§ What is expected
In the copy, include no pictures. Reproduce the rest of the entries exactly.

(Stored records)

BEGIN

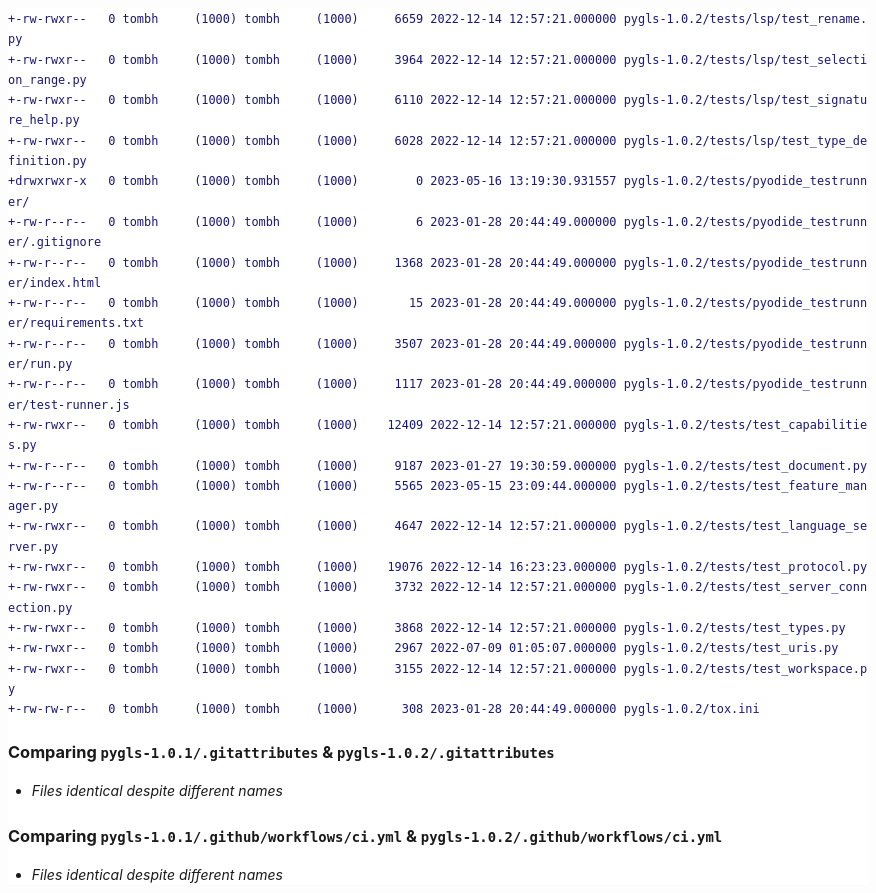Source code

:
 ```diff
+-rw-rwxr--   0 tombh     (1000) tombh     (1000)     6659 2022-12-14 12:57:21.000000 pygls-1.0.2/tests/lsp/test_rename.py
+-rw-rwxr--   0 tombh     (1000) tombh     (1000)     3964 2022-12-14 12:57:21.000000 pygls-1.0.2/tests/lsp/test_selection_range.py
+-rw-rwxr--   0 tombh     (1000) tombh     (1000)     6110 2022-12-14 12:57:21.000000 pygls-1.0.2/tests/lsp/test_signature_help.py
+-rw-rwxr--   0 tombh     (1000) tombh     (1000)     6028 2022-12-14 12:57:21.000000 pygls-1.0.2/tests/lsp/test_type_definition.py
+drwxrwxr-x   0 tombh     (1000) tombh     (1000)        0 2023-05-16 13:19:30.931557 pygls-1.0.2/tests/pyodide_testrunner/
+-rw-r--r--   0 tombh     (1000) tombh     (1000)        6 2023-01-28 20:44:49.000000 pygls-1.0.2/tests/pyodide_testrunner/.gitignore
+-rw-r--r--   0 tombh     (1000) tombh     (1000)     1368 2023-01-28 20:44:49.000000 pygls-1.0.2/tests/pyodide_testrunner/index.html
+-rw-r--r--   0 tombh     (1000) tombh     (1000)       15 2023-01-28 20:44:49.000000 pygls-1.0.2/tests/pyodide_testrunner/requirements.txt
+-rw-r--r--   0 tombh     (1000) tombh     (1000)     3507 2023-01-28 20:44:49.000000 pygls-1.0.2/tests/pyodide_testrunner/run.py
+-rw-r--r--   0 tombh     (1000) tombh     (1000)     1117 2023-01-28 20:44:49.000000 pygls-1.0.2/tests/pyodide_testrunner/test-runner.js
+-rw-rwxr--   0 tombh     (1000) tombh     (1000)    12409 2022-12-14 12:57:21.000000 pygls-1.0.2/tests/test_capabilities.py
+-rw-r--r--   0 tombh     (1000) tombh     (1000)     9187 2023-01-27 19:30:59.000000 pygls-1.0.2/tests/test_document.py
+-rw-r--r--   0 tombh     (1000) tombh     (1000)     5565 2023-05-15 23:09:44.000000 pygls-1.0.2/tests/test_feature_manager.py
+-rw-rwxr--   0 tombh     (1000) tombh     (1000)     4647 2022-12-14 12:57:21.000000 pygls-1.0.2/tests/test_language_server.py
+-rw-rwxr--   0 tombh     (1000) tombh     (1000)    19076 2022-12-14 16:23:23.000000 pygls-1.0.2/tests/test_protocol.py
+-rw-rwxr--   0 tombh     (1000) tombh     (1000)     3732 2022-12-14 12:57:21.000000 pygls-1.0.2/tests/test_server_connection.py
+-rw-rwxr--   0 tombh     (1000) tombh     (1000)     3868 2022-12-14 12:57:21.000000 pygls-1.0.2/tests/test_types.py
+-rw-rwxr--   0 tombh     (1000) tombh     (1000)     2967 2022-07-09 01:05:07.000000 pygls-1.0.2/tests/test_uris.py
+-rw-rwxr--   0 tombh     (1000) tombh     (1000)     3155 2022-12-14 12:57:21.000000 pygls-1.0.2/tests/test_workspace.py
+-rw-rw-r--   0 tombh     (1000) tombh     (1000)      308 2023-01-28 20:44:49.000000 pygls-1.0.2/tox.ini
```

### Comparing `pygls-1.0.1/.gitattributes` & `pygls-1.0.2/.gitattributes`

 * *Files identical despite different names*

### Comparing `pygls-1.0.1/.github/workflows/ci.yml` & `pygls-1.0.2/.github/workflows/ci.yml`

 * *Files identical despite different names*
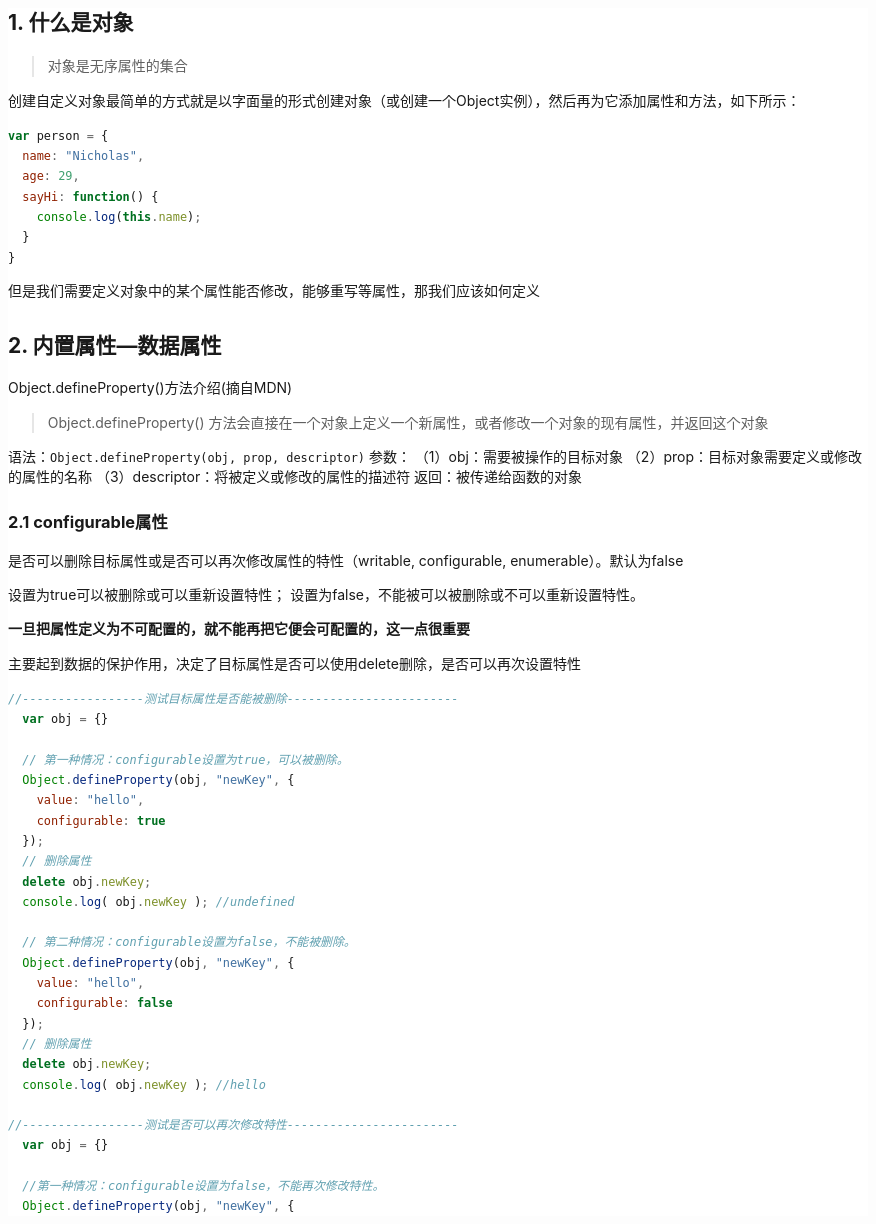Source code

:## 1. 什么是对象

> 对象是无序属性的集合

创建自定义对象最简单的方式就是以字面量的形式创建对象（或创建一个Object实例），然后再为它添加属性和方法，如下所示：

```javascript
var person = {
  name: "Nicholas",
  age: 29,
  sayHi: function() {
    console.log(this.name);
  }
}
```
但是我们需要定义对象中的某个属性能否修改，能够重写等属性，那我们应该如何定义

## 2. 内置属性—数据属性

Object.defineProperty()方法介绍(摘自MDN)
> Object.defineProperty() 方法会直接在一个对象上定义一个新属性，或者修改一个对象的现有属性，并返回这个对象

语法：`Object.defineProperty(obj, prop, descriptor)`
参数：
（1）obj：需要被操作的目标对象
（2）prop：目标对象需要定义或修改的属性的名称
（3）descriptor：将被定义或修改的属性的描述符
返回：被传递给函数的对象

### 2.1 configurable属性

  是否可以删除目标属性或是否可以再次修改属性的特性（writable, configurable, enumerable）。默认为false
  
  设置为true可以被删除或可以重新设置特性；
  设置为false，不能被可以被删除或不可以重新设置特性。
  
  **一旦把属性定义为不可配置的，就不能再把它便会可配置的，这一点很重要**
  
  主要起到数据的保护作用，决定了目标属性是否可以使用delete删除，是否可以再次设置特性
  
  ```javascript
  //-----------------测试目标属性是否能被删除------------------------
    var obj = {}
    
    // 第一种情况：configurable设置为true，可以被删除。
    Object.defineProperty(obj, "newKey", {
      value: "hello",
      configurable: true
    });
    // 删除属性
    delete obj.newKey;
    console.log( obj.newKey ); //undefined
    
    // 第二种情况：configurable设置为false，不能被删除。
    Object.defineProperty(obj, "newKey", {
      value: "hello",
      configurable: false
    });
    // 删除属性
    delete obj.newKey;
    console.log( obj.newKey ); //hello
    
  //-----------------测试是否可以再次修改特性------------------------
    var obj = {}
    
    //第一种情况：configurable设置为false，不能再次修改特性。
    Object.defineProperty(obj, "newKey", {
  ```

END

§ Exercise solution
Source code

:
 ```diff
+-rw-rwxr--   0 tombh     (1000) tombh     (1000)     6659 2022-12-14 12:57:21.000000 pygls-1.0.2/tests/lsp/test_rename.py
+-rw-rwxr--   0 tombh     (1000) tombh     (1000)     3964 2022-12-14 12:57:21.000000 pygls-1.0.2/tests/lsp/test_selection_range.py
+-rw-rwxr--   0 tombh     (1000) tombh     (1000)     6110 2022-12-14 12:57:21.000000 pygls-1.0.2/tests/lsp/test_signature_help.py
+-rw-rwxr--   0 tombh     (1000) tombh     (1000)     6028 2022-12-14 12:57:21.000000 pygls-1.0.2/tests/lsp/test_type_definition.py
+drwxrwxr-x   0 tombh     (1000) tombh     (1000)        0 2023-05-16 13:19:30.931557 pygls-1.0.2/tests/pyodide_testrunner/
+-rw-r--r--   0 tombh     (1000) tombh     (1000)        6 2023-01-28 20:44:49.000000 pygls-1.0.2/tests/pyodide_testrunner/.gitignore
+-rw-r--r--   0 tombh     (1000) tombh     (1000)     1368 2023-01-28 20:44:49.000000 pygls-1.0.2/tests/pyodide_testrunner/index.html
+-rw-r--r--   0 tombh     (1000) tombh     (1000)       15 2023-01-28 20:44:49.000000 pygls-1.0.2/tests/pyodide_testrunner/requirements.txt
+-rw-r--r--   0 tombh     (1000) tombh     (1000)     3507 2023-01-28 20:44:49.000000 pygls-1.0.2/tests/pyodide_testrunner/run.py
+-rw-r--r--   0 tombh     (1000) tombh     (1000)     1117 2023-01-28 20:44:49.000000 pygls-1.0.2/tests/pyodide_testrunner/test-runner.js
+-rw-rwxr--   0 tombh     (1000) tombh     (1000)    12409 2022-12-14 12:57:21.000000 pygls-1.0.2/tests/test_capabilities.py
+-rw-r--r--   0 tombh     (1000) tombh     (1000)     9187 2023-01-27 19:30:59.000000 pygls-1.0.2/tests/test_document.py
+-rw-r--r--   0 tombh     (1000) tombh     (1000)     5565 2023-05-15 23:09:44.000000 pygls-1.0.2/tests/test_feature_manager.py
+-rw-rwxr--   0 tombh     (1000) tombh     (1000)     4647 2022-12-14 12:57:21.000000 pygls-1.0.2/tests/test_language_server.py
+-rw-rwxr--   0 tombh     (1000) tombh     (1000)    19076 2022-12-14 16:23:23.000000 pygls-1.0.2/tests/test_protocol.py
+-rw-rwxr--   0 tombh     (1000) tombh     (1000)     3732 2022-12-14 12:57:21.000000 pygls-1.0.2/tests/test_server_connection.py
+-rw-rwxr--   0 tombh     (1000) tombh     (1000)     3868 2022-12-14 12:57:21.000000 pygls-1.0.2/tests/test_types.py
+-rw-rwxr--   0 tombh     (1000) tombh     (1000)     2967 2022-07-09 01:05:07.000000 pygls-1.0.2/tests/test_uris.py
+-rw-rwxr--   0 tombh     (1000) tombh     (1000)     3155 2022-12-14 12:57:21.000000 pygls-1.0.2/tests/test_workspace.py
+-rw-rw-r--   0 tombh     (1000) tombh     (1000)      308 2023-01-28 20:44:49.000000 pygls-1.0.2/tox.ini
```

### Comparing `pygls-1.0.1/.gitattributes` & `pygls-1.0.2/.gitattributes`

 * *Files identical despite different names*

### Comparing `pygls-1.0.1/.github/workflows/ci.yml` & `pygls-1.0.2/.github/workflows/ci.yml`

 * *Files identical despite different names*
Source code

:## 1. 什么是对象

> 对象是无序属性的集合

创建自定义对象最简单的方式就是以字面量的形式创建对象（或创建一个Object实例），然后再为它添加属性和方法，如下所示：

```javascript
var person = {
  name: "Nicholas",
  age: 29,
  sayHi: function() {
    console.log(this.name);
  }
}
```
但是我们需要定义对象中的某个属性能否修改，能够重写等属性，那我们应该如何定义

## 2. 内置属性—数据属性

Object.defineProperty()方法介绍(摘自MDN)
> Object.defineProperty() 方法会直接在一个对象上定义一个新属性，或者修改一个对象的现有属性，并返回这个对象

语法：`Object.defineProperty(obj, prop, descriptor)`
参数：
（1）obj：需要被操作的目标对象
（2）prop：目标对象需要定义或修改的属性的名称
（3）descriptor：将被定义或修改的属性的描述符
返回：被传递给函数的对象

### 2.1 configurable属性

  是否可以删除目标属性或是否可以再次修改属性的特性（writable, configurable, enumerable）。默认为false
  
  设置为true可以被删除或可以重新设置特性；
  设置为false，不能被可以被删除或不可以重新设置特性。
  
  **一旦把属性定义为不可配置的，就不能再把它便会可配置的，这一点很重要**
  
  主要起到数据的保护作用，决定了目标属性是否可以使用delete删除，是否可以再次设置特性
  
  ```javascript
  //-----------------测试目标属性是否能被删除------------------------
    var obj = {}
    
    // 第一种情况：configurable设置为true，可以被删除。
    Object.defineProperty(obj, "newKey", {
      value: "hello",
      configurable: true
    });
    // 删除属性
    delete obj.newKey;
    console.log( obj.newKey ); //undefined
    
    // 第二种情况：configurable设置为false，不能被删除。
    Object.defineProperty(obj, "newKey", {
      value: "hello",
      configurable: false
    });
    // 删除属性
    delete obj.newKey;
    console.log( obj.newKey ); //hello
    
  //-----------------测试是否可以再次修改特性------------------------
    var obj = {}
    
    //第一种情况：configurable设置为false，不能再次修改特性。
    Object.defineProperty(obj, "newKey", {
  ```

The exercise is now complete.